Javier Molina Villeta

Javier Molina Villeta

Berenson Fellow
Between Italy and Tenochtitlan: The Italian Humanist Legacy in the Chronicles of Colonial Mexico
2026-2027 (September - December)

Biography

Javier Molina studies the sixteenth century, with a particular focus on Italian humanism, the conquest of Mexico, and the formation of mestizo societies in New Spain. He is a postdoctoral researcher (SECIHTI) at the Instituto de Investigaciones Antropológicas, Universidad Nacional Autónoma de México (UNAM), and holds a PhD in History from UNAM and a PhD in Spanish American Literature from the Universidad Complutense de Madrid.

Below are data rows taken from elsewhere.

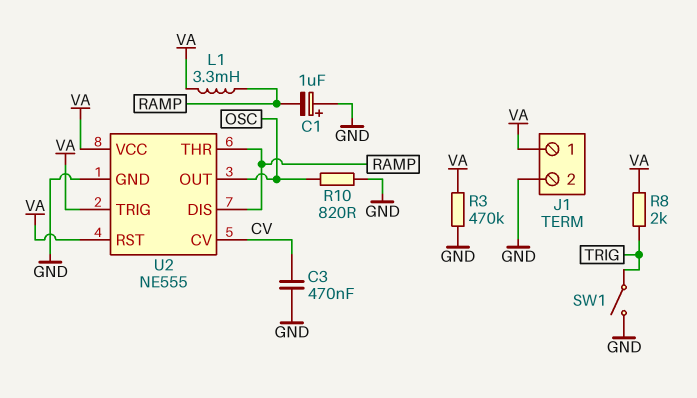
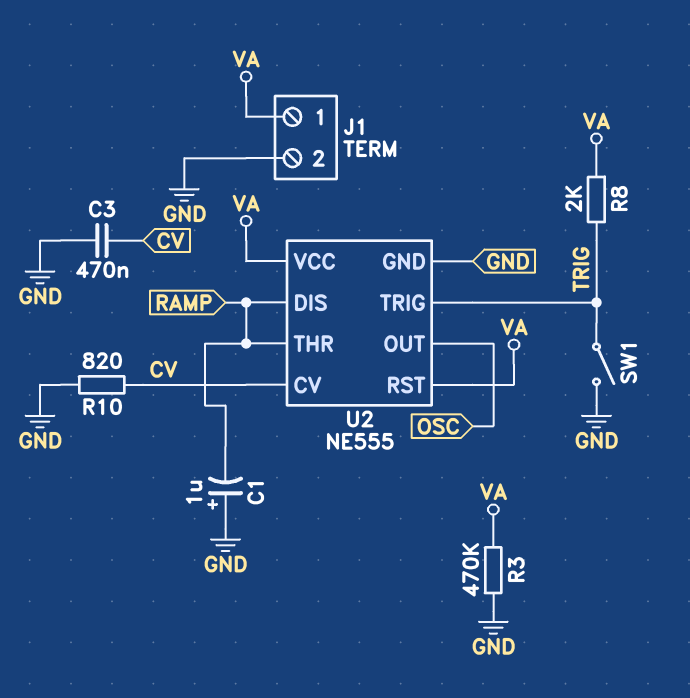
L1: 3.3mH (RAMP, VA) -> none
R10: 820 (GND, OSC) -> 820 (CV, GND)
U2 pin TRIG: VA -> TRIG

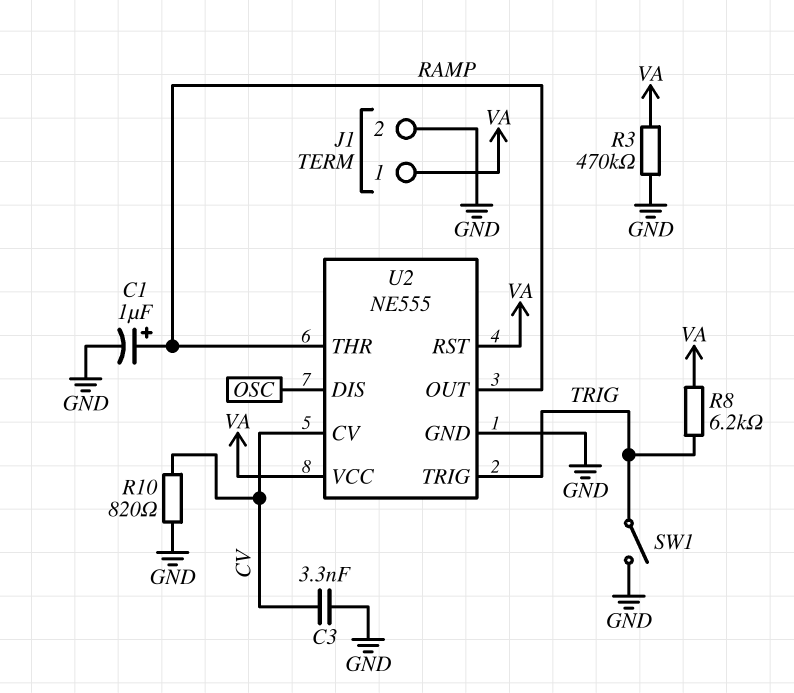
C1: 1uF (plus GND, minus RAMP) -> 1uF (plus RAMP, minus GND)
C3: 470nF (CV, GND) -> 3.3nF (CV, GND)
R8: 2k (TRIG, VA) -> 6.2k (TRIG, VA)
U2 pin DIS: RAMP -> OSC
U2 pin OUT: OSC -> RAMP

He has published fifteen articles in Spanish, English, and Italian, and is the author of Hernán Cortés: un dilema histórico (Universidad de Sevilla, 2025). He is currently completing a new book on the first generations of mestizos in New Spain.
 

Project Summary

This project examines the transatlantic circulation of historiographical models between Italy and New Spain in the sixteenth century. Italian humanist rhetoric—shaped by authors such as Paolo Giovio and rooted in the Florentine tradition—provided a powerful framework for narrating empire, later adopted and reformulated by Spanish chroniclers of the Indies. Through the work of Francisco López de Gómara, these models reached New Spain, where they were appropriated and transformed by mestizo and Indigenous historians such as Diego Muñoz Camargo and Domingo Chimalpahin. The project proposes a “double journey” of knowledge. Humanist forms traveled from Italy to the Americas, while narratives of conquest, Indigenous societies, and local knowledge circulated back to Italy through the rapid translation and diffusion of texts such as Hernán Cortés’s letters and Gómara’s Historia de la conquista de México. This process culminates in the Florentine Codex, conceived in New Spain through the collaboration between Bernardino de Sahagún and Indigenous scholars, and later sent to Europe, where it ultimately entered the Medicea Laurenziana Library in Florence. This return movement also includes the partial translation into Italian of Sahagún’s Historia general, commissioned in Rome by the Medici circle in the 1580s. By tracing this circulation, the study shows how Renaissance historiography became a transatlantic language through which empire, memory, and knowledge were redefined. The project will form the basis of a book provisionally titled Between Florence and Tenochtitlan: Circulations of Humanist and Indigenous Knowledge.